◆ Texto seleccionado

Los sufrimientos del pueblo duelen mucho. La destrucción del aparato productivo llega al extremo de que aun cuando el mundo más necesita del petróleo venezolano por la guerra de agresión a Ucrania, no tienen las capacidades de producirlo. Cuán necesario es ese petróleo en la región, especialmente para los países del Caricom.
Es un pueblo que vive en un infierno con un sendero que no se bifurca nunca. Es natural concluir que el diálogo sigue siendo la única esperanza de que se bifurque el sendero. El diálogo, y no cometer los errores del pasado. El tema es que, en cada proceso de diálogo, ya sean las fuerzas opuestas al régimen como en muchos casos los propios mediadores, tenían como objetivo sacar a Maduro, lo cual como objetivo estratégico probablemente no fuera el más viable, ni realizable, ni realista. Esto, sumado a la intransigencia del negociador rodriguista y a otras condiciones de cada negociación.
Definitivamente, Maduro fue subestimado en muchos casos respecto a sus capacidades de supervivencia, de manejo político y de habilidades diplomáticas, y fue consolidando su fuerza aun desde un origen con muy poca legitimidad, la que se terminó de perder en los años siguientes. El objetivo de la salida de Maduro transformó a cada negociación en un juego de suma cero que terminaba siendo imposible: ni la salida de Maduro en una negociación ni una elección que pudiera significar su salida.

◆ Extractos de datos
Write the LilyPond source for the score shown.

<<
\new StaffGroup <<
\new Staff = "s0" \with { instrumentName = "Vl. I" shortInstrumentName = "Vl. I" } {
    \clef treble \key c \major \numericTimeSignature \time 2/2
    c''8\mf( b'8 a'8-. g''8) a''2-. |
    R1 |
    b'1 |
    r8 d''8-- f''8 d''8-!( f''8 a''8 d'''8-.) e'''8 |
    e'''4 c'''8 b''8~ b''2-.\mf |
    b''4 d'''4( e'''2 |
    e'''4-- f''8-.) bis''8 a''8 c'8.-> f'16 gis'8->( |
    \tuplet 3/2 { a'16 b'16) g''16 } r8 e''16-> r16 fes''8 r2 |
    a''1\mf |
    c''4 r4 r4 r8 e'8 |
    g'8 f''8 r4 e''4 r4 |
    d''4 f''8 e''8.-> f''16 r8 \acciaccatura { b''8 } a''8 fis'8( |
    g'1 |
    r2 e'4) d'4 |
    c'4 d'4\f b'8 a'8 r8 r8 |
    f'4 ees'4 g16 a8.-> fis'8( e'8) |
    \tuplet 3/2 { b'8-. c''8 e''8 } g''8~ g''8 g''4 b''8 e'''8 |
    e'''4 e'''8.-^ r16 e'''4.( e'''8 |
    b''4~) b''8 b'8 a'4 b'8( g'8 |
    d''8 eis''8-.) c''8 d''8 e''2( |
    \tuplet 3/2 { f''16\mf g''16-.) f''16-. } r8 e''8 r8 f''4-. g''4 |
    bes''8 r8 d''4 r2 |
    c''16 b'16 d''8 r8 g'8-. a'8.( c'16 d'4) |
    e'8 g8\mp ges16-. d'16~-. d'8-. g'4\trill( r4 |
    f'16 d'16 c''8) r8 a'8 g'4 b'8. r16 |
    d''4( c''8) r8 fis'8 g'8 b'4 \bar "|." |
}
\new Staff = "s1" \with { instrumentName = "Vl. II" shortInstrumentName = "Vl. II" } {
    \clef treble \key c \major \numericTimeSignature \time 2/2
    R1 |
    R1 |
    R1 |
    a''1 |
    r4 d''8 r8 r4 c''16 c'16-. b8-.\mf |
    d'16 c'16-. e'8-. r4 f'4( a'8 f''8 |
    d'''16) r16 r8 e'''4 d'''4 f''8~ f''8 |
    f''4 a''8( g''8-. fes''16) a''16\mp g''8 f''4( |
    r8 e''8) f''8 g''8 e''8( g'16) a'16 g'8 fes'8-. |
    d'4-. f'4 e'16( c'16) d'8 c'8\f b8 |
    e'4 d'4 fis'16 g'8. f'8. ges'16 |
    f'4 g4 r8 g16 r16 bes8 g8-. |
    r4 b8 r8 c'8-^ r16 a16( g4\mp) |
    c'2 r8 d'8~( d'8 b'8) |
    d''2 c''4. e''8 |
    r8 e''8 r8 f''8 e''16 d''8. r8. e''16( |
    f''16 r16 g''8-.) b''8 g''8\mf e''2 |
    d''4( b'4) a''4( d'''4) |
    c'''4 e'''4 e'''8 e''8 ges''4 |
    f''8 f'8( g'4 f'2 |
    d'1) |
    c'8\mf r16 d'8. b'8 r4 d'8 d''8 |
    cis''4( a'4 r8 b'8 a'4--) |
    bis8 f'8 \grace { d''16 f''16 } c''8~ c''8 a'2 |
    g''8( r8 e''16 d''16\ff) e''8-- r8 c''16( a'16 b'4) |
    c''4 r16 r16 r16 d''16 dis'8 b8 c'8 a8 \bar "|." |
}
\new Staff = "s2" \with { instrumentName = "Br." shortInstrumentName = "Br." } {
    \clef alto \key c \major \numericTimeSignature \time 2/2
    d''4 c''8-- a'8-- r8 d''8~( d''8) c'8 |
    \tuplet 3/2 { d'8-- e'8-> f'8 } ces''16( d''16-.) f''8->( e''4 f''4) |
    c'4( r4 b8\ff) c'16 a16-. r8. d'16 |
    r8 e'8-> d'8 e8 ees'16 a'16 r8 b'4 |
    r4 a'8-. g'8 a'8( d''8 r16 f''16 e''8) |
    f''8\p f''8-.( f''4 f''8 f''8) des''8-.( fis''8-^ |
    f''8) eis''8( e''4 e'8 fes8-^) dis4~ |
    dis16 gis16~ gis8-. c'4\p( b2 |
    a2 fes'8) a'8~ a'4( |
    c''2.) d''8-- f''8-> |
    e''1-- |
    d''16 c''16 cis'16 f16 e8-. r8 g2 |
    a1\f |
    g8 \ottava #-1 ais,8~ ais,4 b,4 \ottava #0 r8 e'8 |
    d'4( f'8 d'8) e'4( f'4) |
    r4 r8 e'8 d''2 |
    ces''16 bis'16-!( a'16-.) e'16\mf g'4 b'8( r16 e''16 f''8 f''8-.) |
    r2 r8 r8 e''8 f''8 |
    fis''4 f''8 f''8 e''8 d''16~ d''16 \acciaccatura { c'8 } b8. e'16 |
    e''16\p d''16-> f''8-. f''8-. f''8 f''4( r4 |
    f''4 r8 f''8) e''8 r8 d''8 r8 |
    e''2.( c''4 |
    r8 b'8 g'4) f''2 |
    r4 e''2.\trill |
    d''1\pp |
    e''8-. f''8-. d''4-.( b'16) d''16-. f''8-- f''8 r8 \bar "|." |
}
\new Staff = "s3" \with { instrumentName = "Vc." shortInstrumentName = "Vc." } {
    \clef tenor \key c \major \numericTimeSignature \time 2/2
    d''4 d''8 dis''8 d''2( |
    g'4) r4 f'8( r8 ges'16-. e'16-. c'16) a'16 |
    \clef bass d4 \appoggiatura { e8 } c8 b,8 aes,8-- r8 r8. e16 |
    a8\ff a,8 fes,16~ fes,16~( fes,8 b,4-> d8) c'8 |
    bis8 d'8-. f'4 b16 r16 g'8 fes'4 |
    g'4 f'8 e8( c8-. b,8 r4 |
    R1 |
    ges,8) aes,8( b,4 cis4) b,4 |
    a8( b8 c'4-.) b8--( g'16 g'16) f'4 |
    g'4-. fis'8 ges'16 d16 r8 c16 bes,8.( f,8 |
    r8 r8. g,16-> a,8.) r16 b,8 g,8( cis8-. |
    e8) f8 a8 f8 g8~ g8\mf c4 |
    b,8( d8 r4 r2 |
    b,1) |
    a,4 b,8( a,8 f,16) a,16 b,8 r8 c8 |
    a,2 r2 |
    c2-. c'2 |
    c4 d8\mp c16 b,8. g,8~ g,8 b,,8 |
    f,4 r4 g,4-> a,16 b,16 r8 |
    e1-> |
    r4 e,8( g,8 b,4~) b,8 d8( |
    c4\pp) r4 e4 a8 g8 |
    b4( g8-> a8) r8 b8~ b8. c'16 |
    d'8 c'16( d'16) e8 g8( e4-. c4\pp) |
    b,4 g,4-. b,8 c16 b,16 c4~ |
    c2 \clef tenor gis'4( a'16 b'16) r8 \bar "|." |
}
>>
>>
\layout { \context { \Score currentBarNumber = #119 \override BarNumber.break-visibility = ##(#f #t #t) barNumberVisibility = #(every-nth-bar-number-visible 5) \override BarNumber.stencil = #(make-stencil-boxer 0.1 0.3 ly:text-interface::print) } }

◆ Actividades propuestas
1. Indica si cada afirmación coincide con el texto seleccionado y cita las palabras que lo deciden: (a) Venezuela tiene hoy la capacidad de producir el petróleo que el mundo necesita; (b) el diálogo sigue siendo la única esperanza; (c) Maduro fue sobreestimado en sus habilidades diplomáticas.
2. Enumera las capacidades de Maduro que, según el texto seleccionado, fueron subestimadas.

◆ Respuestas
1.
(a) No: "no tienen las capacidades de producirlo".
(b) Sí: "el diálogo sigue siendo la única esperanza de que se bifurque el sendero".
(c) No: "Maduro fue subestimado en muchos casos respecto a sus capacidades de supervivencia, de manejo político y de habilidades diplomáticas".

2.
- Supervivencia
- Manejo político
- Habilidades diplomáticas